In questo momento, ritengo utile per tutti (lavoratori dello spettacolo e non) sforzarsi ad avere ancora un po’ di pazienza. Poiché lo spettacolo dal vivo, ahimè, proprio per le sue stesse caratteristiche, pone gli artisti ed i suoi fruitori in una grandissima condizione di rischio e pericolo di contagio, per cui penso che sia un atto di grande senso civico astenersi dal creare situazioni a rischio. Certo, se però poi lo stato si mobilita per trovare delle soluzioni per poter tornare a celebrare le messe e non considera affatto l’idea di attuare le stesse precauzioni per consentire gli spettacoli dal vivo, allora, personalmente, sento un po’ preso in giro il mio senso civico e la pazienza che sto cercando di esercitare.

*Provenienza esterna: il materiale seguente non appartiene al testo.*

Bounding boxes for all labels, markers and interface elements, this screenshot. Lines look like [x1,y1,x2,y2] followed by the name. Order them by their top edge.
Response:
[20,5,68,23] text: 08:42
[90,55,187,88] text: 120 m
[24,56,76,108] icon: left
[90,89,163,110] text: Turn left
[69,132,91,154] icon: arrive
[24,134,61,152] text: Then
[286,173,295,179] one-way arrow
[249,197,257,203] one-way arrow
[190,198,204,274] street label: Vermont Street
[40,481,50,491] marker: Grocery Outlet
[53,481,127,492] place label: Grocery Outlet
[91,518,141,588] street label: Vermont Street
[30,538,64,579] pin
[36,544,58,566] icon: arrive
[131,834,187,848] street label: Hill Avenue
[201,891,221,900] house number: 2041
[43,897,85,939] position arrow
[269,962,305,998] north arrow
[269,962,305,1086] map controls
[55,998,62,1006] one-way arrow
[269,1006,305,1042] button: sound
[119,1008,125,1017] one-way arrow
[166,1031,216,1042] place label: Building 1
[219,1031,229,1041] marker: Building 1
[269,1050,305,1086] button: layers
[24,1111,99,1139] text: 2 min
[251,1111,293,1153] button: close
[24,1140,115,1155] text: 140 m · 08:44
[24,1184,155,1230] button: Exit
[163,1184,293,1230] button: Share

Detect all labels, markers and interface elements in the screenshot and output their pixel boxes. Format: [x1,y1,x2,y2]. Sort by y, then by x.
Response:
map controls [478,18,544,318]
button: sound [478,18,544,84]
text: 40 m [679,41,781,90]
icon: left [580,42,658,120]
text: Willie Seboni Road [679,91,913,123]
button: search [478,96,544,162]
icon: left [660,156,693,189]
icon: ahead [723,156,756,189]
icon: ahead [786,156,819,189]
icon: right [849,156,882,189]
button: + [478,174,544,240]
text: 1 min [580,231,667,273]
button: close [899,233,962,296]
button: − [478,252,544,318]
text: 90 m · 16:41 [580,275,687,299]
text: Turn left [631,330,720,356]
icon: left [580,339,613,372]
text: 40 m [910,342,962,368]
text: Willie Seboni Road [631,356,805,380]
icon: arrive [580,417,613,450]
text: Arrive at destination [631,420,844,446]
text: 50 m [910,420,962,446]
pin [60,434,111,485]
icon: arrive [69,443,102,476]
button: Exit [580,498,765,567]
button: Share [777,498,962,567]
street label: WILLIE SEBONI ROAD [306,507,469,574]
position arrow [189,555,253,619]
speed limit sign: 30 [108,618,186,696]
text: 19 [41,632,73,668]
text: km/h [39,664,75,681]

Ritengo che una mobilitazione compatta da parte di tutti i lavoratori dello spettacolo sia giusta e necessaria, non solo per ricevere al più presto disposizioni sulla riapertura di teatri e set cinematografici, ma soprattutto per richiedere allo stato un’attenzione ed un sostegno maggiore di quello che è stato in passato. Ciò su cui mi trovo fortemente in disaccordo però, sono le modalità adottate da alcuni miei colleghi per attirare l’attenzione delle istituzioni. Perché in alcuni casi, si rischia di puntare più l’attenzione verso il proprio ego ed il proprio malcontento personale, che non verso le reali problematiche con cui si sta scontrando e si scontra da sempre il nostro settore.
Secondo te si può fare teatro via web?
Non voglio fare l’anziana di turno, su questa cosa mi sto ancora interrogando e non ho ancora ottenuto una risposta valida. Posso dire però che non si può chiamare “teatro”, perché una delle cose più emozionanti, anche da un punto di vista performativo, è avere la gente presente in sala e recepire la sua energia. È una magia che nessuno e niente può sostituire. È come fare l’amore via webcam! Non si può! (ride ndr)
Cosa ti manca della normalità?
Sicuramente aver preparato uno spettacolo e poi non averlo potuto fare è stato alquanto pesante. A dire il vero mi ha anche bloccato la creatività, perché non sono riuscita a scrivere pezzi nuovi. Solo ora sto riuscendo a buttare giù qualcosa, proprio perché tutte le cose di cui volevo parlare erano in quello spettacolo. Non vedo l’ora di farlo esplodere. Poi mi manca ovviamente il contatto fisico con i miei amici. Ho proprio voglia di uscire e stare in mezzo alla gente, di andare a sentire un concerto o vedere uno spettacolo dal vivo!